Ker-Xavier ROUSSEL | The seasons of life [Les saisons de la vie]

Ker-Xavier ROUSSEL
France 1867 – 1944

The seasons of life
[Les saisons de la vie]
1892-95
oil on canvas
canvas 58.0 (h) x 123.0 (w) cm
Musée d'Orsay, Paris , Accepted in lieu of tax 1990
© RMN (Musée d'Orsay) / Hervé Lewandowski

Roussel painted according to the principles of Synthetism, using rhythmical flat planes of pure colour, with darker outlines. He also produced murals, lithographs and stained glass, but dated and exhibited few works, destroying many. The period and purpose of The seasons of life, found in the artist’s studio at his death, is unclear. Four static, puppet-like figures are positioned against a theatre-like background. Using broad lines and patches of colour, the artist has articulated trees, rocks, hills and other landscape features. The autumnal palette, the careful interspersing of the female figures between the trees, the colour, draping and pattern of their robes, all contribute to the pleasing effect of this work.
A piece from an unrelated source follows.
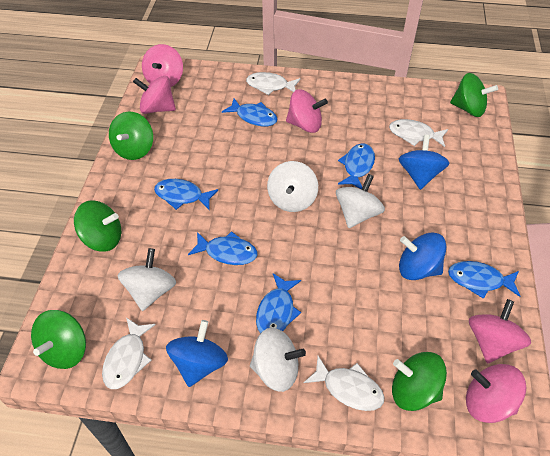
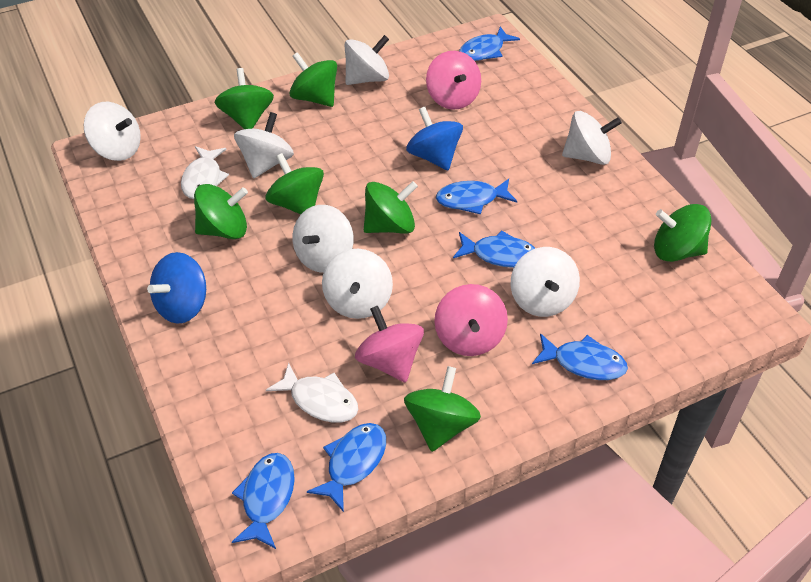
blue spinning top: [166,320,228,387] [399,135,450,190] [399,233,446,280] = 3 -> [147,252,206,323] [406,107,463,170] = 2
green spinning top: [31,310,86,369] [74,200,121,252] [109,111,153,160] [392,352,447,411] [450,73,498,117] = 5 -> [194,184,248,239] [215,68,274,129] [265,153,324,214] [289,52,337,107] [364,181,418,234] [404,366,481,452] [654,204,712,262] = 7
pink spinning top: [133,76,176,114] [142,44,183,87] [286,89,328,133] [466,364,526,423] [469,299,531,363] = 5 -> [355,306,424,383] [426,51,481,110] [434,284,508,356] = 3
white fish: [102,317,156,389] [246,72,301,95] [304,356,385,411] [389,119,448,147] = 4 -> [181,146,229,199] [266,363,358,423] = 2
white spinning top: [117,248,176,311] [250,328,306,392] [267,161,318,212] [336,174,385,228] = 4 -> [84,102,141,161] [234,112,294,178] [292,205,354,273] [322,249,393,319] [345,35,389,85] [511,247,580,317] [562,111,622,165] = 7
But somehow, something is missing.

Throughout literature and the visual arts the seasons are commonly portrayed as female figures at different stages of life. In Roussel’s painting, the elderly female at left, with her hunched form and grey hair, may be winter but it is difficult to specify the other women as either autumn, spring or summer—unless the bare arms of the figure at right link her to warmer weather. The decorative quality and format of the work suggest a study for a mural, frieze, or panels for a domestic interior—like Vuillard’s grand decoration, Public gardens 1894. Another work by Roussel, sometimes referred to as a second version of The seasons of life, shows very similar figures but all young, in a dark green valley, with less topographical detail. These works are also linked with a further pair of paintings—Meeting of the women 1892–931 and Conversation on the terrace 18932—in which the costumes are similar but the figures are placed in an architectural setting.

The figures are clothed in the long, loose, simple quasi-medieval gowns popular at this time—and also visible in Roussel’s The terrace and Denis’ decorative panels (works 105, 106 and 107). The artist and his contemporaries were familiar with Italian predella panels in the Louvre, especially those by the Trecento and Quattrocento artists Fra Angelico, Pietro Perugino and Filippino Lippi. There may also be a connection to Edward Burne-Jones and the English Pre-Raphaelites, as Roussel and Vuillard visited London and the National Gallery in 1892. For all its simplicity, Roussel’s The seasons of life is an attractive, intriguing work.

Lucina Ward

Text © National Gallery of Australia, Canberra 2009
From Masterpieces from Paris: Van Gogh, Cézanne, Gauguin and beyond Post-Impressionism from the Musée d'Orsay exhibition book, National Gallery of Australia, Canberra 2009

  1. Norton Simon Museum, Pasadena.
  2. Collection Josefowitz, Lausanne.